GIVEN DATA —
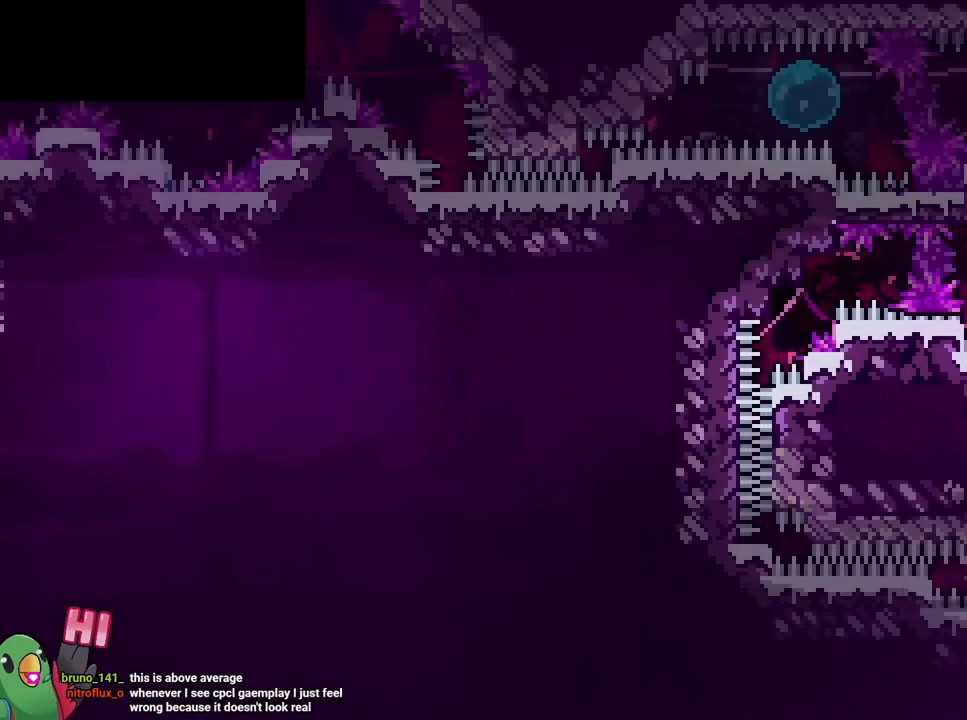
{"buttons": [], "left_stick": "center", "right_stick": "center"}
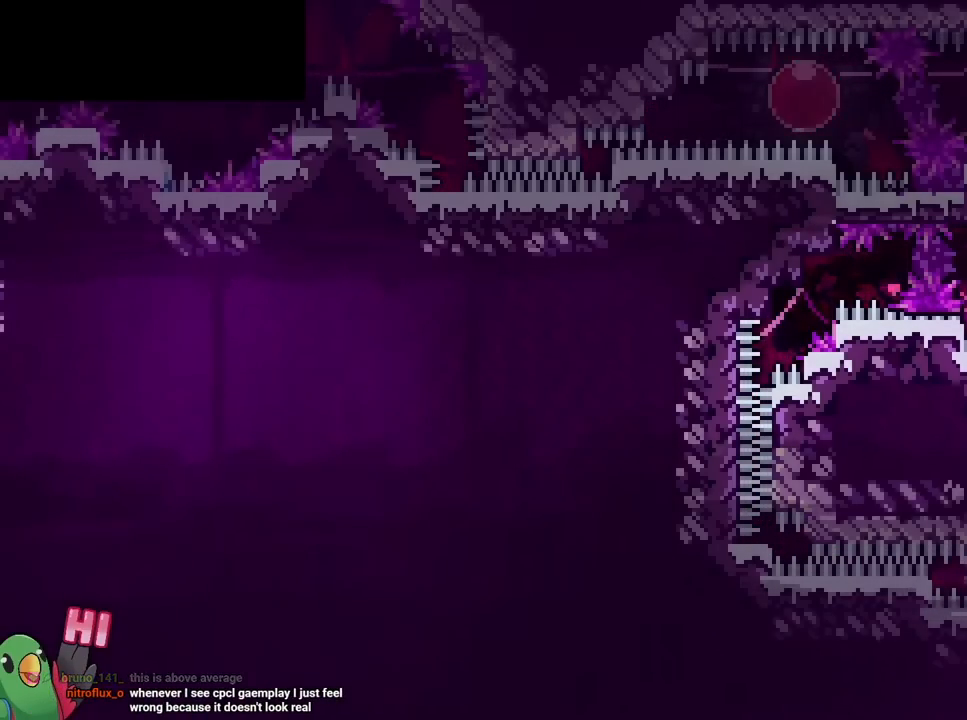
{"buttons": [], "left_stick": "center", "right_stick": "center", "events": []}
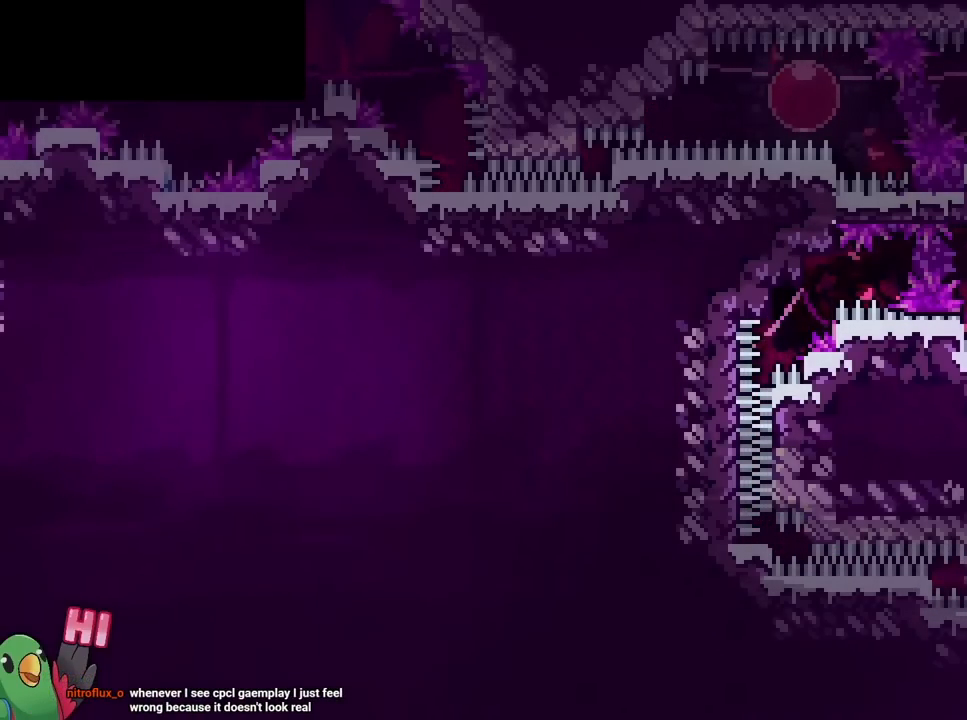
{"buttons": ["B"], "left_stick": "center", "right_stick": "center"}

TASK TO COMPLETE —
Write out the material above exactly, and omit the pictures it holds.

EXERCISE RESULT —
{"buttons": [], "left_stick": "center", "right_stick": "center"}
{"buttons": [], "left_stick": "center", "right_stick": "center", "events": []}
{"buttons": ["B"], "left_stick": "center", "right_stick": "center"}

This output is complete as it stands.